_YOUR OBJECTIVE_: Print out the data precisely as it appears here, with no pictures.

[Collected data entries]
━━━━━━━━━━━━━━━━

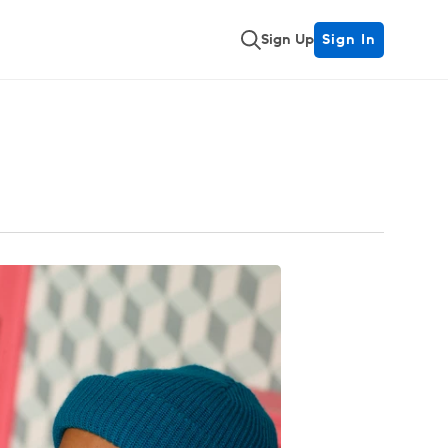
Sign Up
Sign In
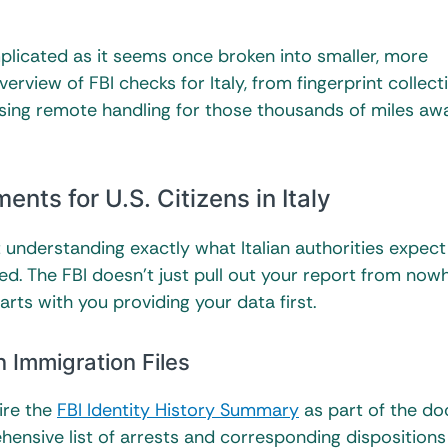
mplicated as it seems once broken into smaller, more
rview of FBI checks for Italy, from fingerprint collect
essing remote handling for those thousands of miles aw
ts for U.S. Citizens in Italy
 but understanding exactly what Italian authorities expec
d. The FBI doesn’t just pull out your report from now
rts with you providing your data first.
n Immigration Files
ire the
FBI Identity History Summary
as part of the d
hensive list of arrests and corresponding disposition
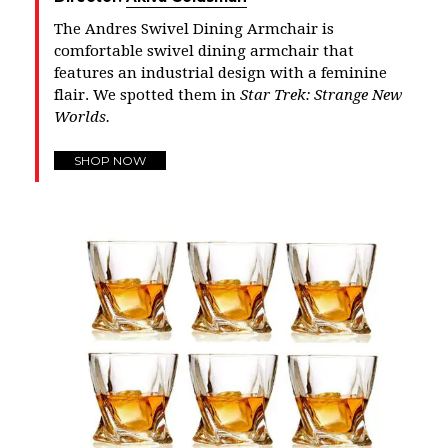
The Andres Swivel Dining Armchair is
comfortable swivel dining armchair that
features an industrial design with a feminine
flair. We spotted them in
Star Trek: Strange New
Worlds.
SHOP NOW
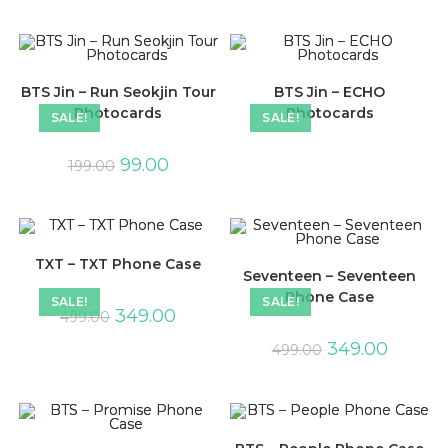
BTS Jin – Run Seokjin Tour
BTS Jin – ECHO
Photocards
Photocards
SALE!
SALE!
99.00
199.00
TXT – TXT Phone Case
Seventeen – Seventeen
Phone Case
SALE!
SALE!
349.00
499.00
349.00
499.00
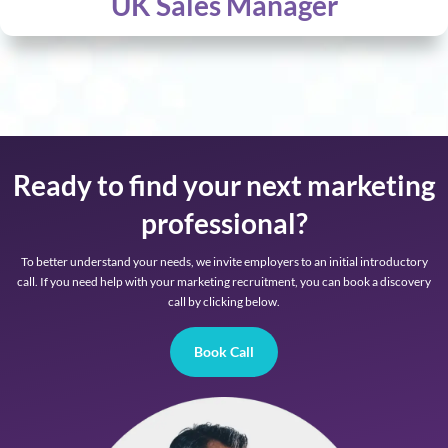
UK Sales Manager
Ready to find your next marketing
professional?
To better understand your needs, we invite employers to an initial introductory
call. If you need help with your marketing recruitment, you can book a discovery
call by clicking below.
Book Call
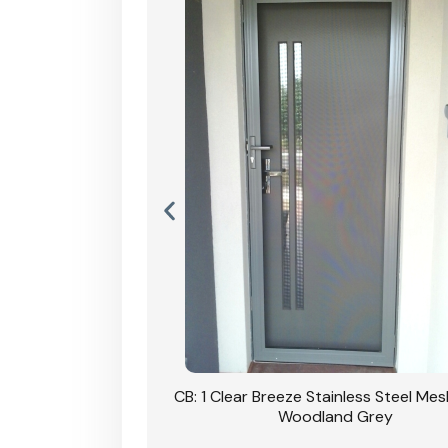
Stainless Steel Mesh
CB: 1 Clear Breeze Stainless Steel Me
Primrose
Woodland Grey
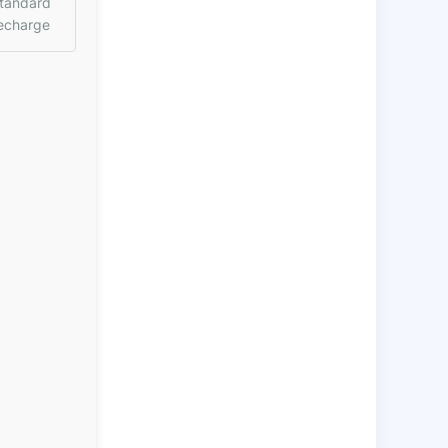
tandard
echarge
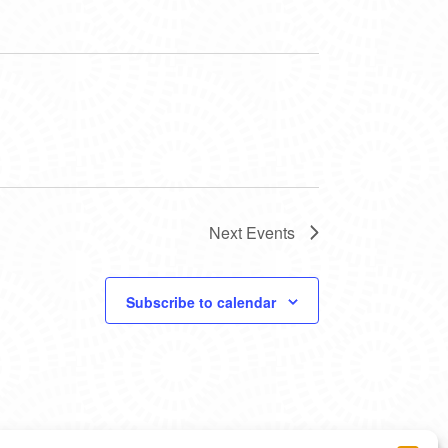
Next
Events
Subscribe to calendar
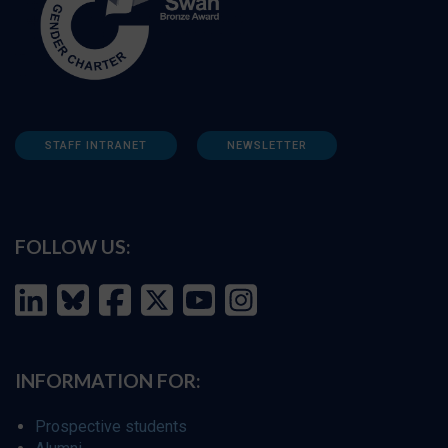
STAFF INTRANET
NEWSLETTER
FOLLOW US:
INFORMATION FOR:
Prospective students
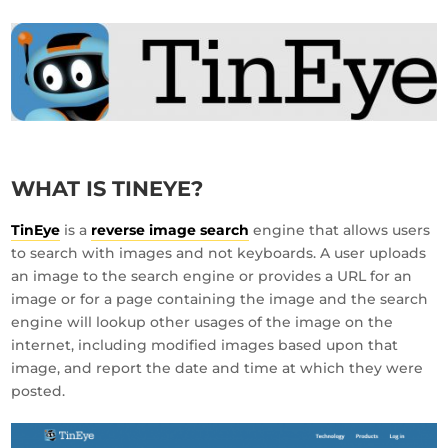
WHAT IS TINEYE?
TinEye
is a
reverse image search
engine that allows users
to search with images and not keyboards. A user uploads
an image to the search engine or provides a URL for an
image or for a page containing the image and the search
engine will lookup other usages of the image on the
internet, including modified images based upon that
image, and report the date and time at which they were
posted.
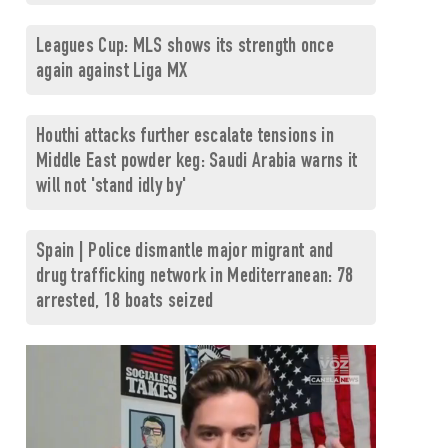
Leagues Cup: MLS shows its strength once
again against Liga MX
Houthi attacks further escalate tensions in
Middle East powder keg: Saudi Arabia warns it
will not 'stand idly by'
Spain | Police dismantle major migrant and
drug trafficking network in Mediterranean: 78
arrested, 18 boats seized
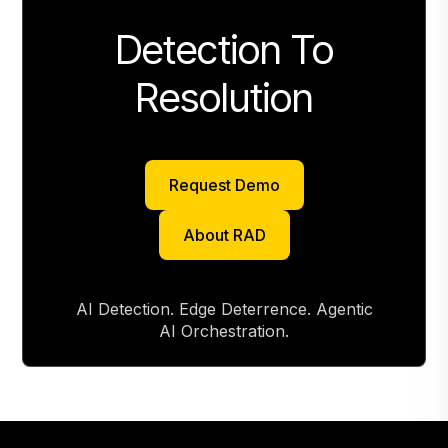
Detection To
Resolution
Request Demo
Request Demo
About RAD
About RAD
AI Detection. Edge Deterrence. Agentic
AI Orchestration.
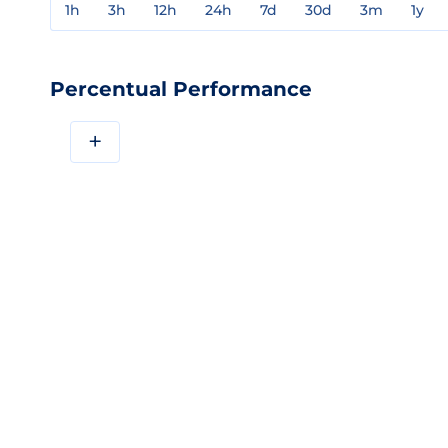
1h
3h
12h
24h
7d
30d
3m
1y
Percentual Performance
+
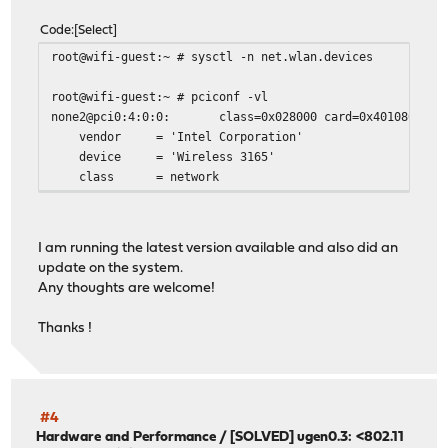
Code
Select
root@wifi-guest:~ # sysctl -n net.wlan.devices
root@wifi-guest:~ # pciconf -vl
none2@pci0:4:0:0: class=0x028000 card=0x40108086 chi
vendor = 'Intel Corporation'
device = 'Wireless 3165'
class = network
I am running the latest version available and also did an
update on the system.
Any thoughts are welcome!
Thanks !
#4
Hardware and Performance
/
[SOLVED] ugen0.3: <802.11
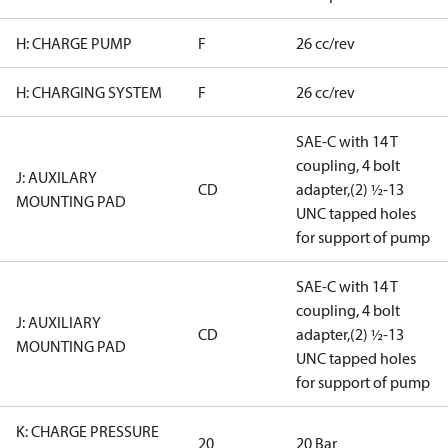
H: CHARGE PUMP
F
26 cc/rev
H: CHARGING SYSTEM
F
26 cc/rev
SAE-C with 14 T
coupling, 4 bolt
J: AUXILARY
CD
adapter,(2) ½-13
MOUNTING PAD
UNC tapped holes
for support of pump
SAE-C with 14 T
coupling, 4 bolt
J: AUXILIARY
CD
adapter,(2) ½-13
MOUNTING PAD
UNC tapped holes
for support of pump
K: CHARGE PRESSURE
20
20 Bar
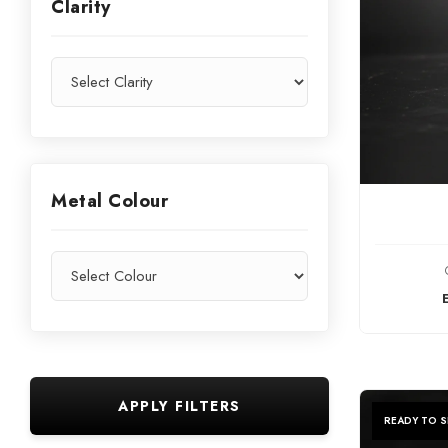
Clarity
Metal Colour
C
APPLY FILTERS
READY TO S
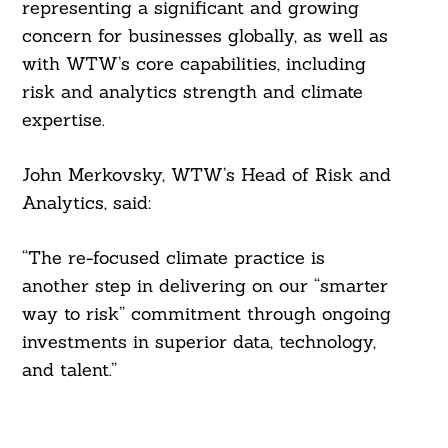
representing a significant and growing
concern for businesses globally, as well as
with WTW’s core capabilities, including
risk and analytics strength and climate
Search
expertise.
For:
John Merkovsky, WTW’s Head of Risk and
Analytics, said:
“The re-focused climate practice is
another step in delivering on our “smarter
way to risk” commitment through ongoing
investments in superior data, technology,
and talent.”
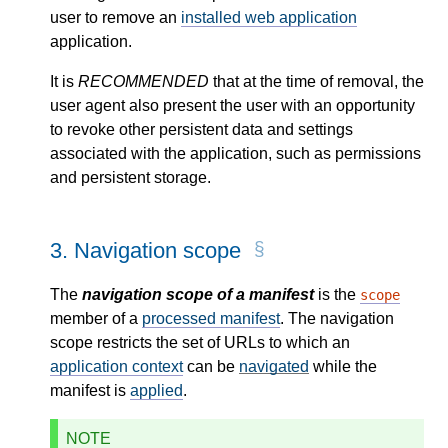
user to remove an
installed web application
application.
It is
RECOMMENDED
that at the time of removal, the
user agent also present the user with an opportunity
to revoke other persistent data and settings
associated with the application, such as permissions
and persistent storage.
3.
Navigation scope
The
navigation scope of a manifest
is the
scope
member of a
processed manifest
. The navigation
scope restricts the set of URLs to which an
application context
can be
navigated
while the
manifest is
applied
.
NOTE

━━━━━━━━━━━━━━━━

_EXPECTED ANSWER_:
Sign Up
Sign In
mplicated as it seems once broken into smaller, more
rview of FBI checks for Italy, from fingerprint collect
essing remote handling for those thousands of miles aw
ts for U.S. Citizens in Italy
 but understanding exactly what Italian authorities expec
d. The FBI doesn’t just pull out your report from now
rts with you providing your data first.
n Immigration Files
ire the
FBI Identity History Summary
as part of the d
hensive list of arrests and corresponding disposition
The Andres Swivel Dining Armchair is
comfortable swivel dining armchair that
features an industrial design with a feminine
flair. We spotted them in
Star Trek: Strange New
Worlds.
SHOP NOW
BTS Jin – Run Seokjin Tour
BTS Jin – ECHO
Photocards
Photocards
SALE!
SALE!
99.00
199.00
TXT – TXT Phone Case
Seventeen – Seventeen
Phone Case
SALE!
SALE!
349.00
499.00
349.00
499.00
UK Sales Manager
Ready to find your next marketing
professional?
To better understand your needs, we invite employers to an initial introductory
call. If you need help with your marketing recruitment, you can book a discovery
call by clicking below.
Book Call
Stainless Steel Mesh
CB: 1 Clear Breeze Stainless Steel Me
Primrose
Woodland Grey
tandard
echarge
Next
Events
Subscribe to calendar
STAFF INTRANET
NEWSLETTER
FOLLOW US:
INFORMATION FOR:
Prospective students
WHAT IS TINEYE?
TinEye
is a
reverse image search
engine that allows users
to search with images and not keyboards. A user uploads
an image to the search engine or provides a URL for an
image or for a page containing the image and the search
engine will lookup other usages of the image on the
internet, including modified images based upon that
image, and report the date and time at which they were
posted.
Leagues Cup: MLS shows its strength once
again against Liga MX
Houthi attacks further escalate tensions in
Middle East powder keg: Saudi Arabia warns it
will not 'stand idly by'
Spain | Police dismantle major migrant and
drug trafficking network in Mediterranean: 78
arrested, 18 boats seized
Detection To
Resolution
Request Demo
Request Demo
About RAD
About RAD
AI Detection. Edge Deterrence. Agentic
AI Orchestration.
1h
3h
12h
24h
7d
30d
3m
1y
Percentual Performance
+
Code
Select
root@wifi-guest:~ # sysctl -n net.wlan.devices
root@wifi-guest:~ # pciconf -vl
none2@pci0:4:0:0: class=0x028000 card=0x40108086 chi
vendor = 'Intel Corporation'
device = 'Wireless 3165'
class = network
I am running the latest version available and also did an
update on the system.
Any thoughts are welcome!
Thanks !
#4
Hardware and Performance
/
[SOLVED] ugen0.3: <802.11
H: CHARGE PUMP
F
26 cc/rev
H: CHARGING SYSTEM
F
26 cc/rev
SAE-C with 14 T
coupling, 4 bolt
J: AUXILARY
CD
adapter,(2) ½-13
MOUNTING PAD
UNC tapped holes
for support of pump
SAE-C with 14 T
coupling, 4 bolt
J: AUXILIARY
CD
adapter,(2) ½-13
MOUNTING PAD
UNC tapped holes
for support of pump
K: CHARGE PRESSURE
20
20 Bar
Clarity
Metal Colour
C
APPLY FILTERS
READY TO S
representing a significant and growing
concern for businesses globally, as well as
with WTW’s core capabilities, including
risk and analytics strength and climate
Search
expertise.
For:
John Merkovsky, WTW’s Head of Risk and
Analytics, said:
“The re-focused climate practice is
another step in delivering on our “smarter
way to risk” commitment through ongoing
investments in superior data, technology,
and talent.”
user to remove an
installed web application
application.
It is
RECOMMENDED
that at the time of removal, the
user agent also present the user with an opportunity
to revoke other persistent data and settings
associated with the application, such as permissions
and persistent storage.
3.
Navigation scope
The
navigation scope of a manifest
is the
scope
member of a
processed manifest
. The navigation
scope restricts the set of URLs to which an
application context
can be
navigated
while the
manifest is
applied
.
NOTE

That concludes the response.